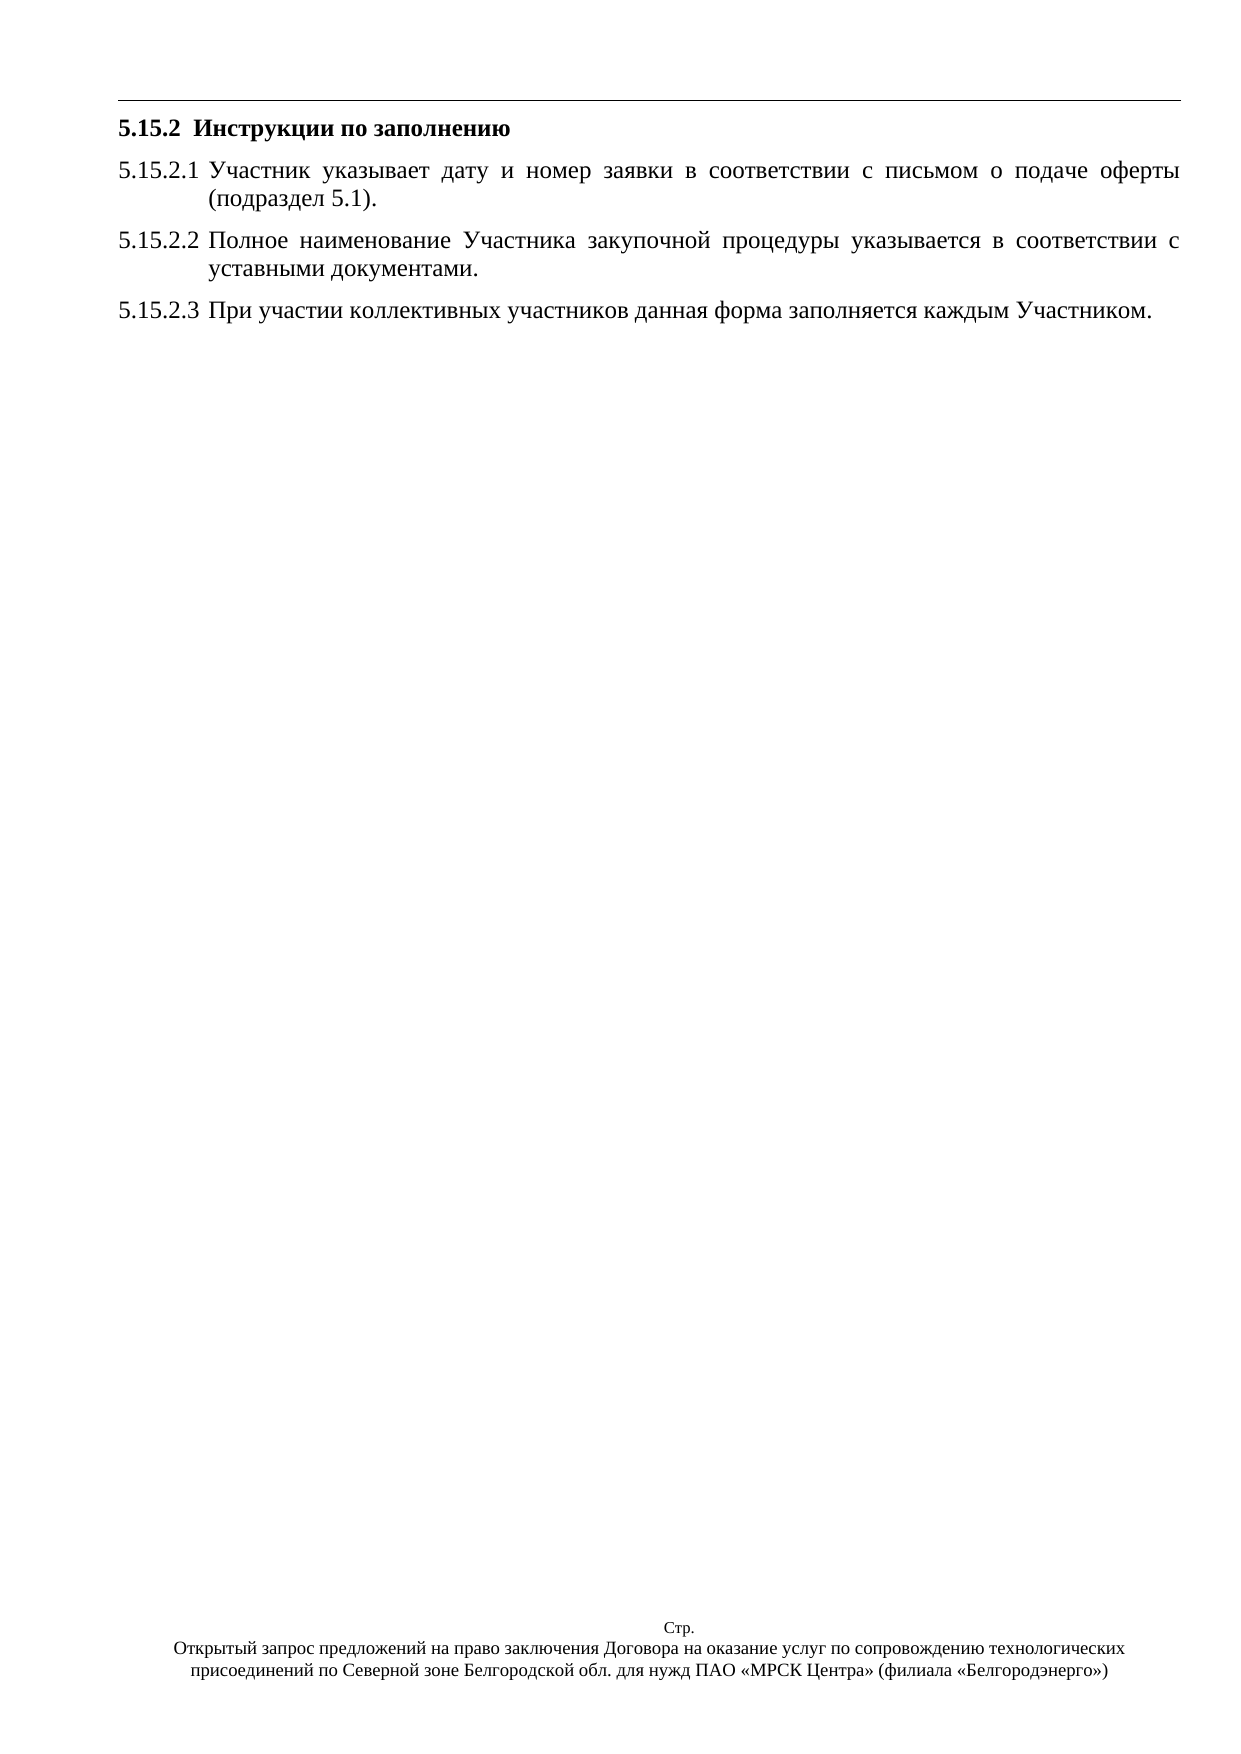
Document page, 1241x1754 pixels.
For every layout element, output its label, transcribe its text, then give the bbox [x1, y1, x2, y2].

subtitle Инструкции по заполнению [118, 113, 1181, 142]
list При участии коллективных участников данная форма заполняется каждым Участником. [118, 295, 1181, 323]
list Участник указывает дату и номер заявки в соответствии с письмом о подаче оферты (подраздел 5.1). [118, 155, 1181, 212]
list Полное наименование Участника закупочной процедуры указывается в соответствии с уставными документами. [118, 225, 1181, 282]
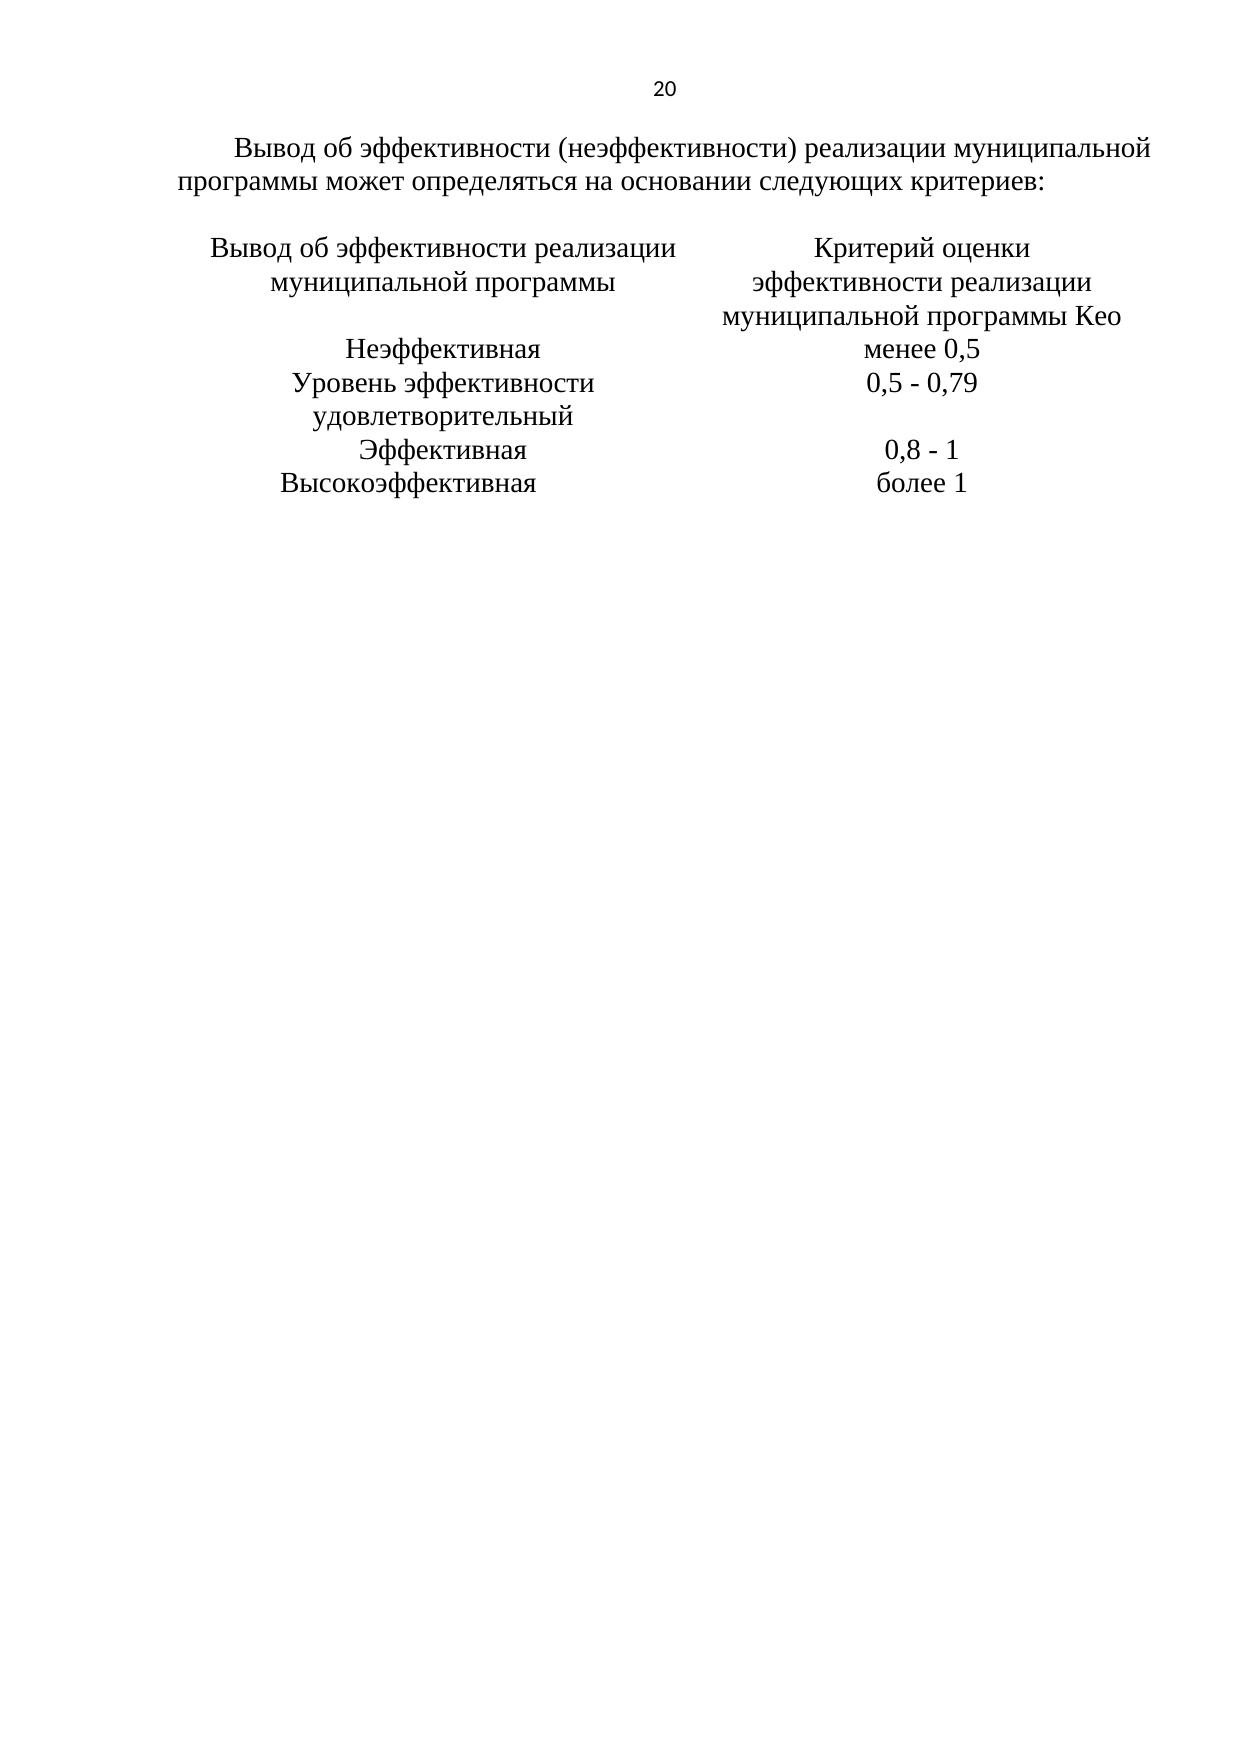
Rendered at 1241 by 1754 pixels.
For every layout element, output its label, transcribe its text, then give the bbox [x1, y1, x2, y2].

» **About this task**
If a line in the listing has "pixels" in it, report that line.

» **Output of the task**
Document page, 1241x1754 pixels.
Rendered at 1241 by 1754 pixels.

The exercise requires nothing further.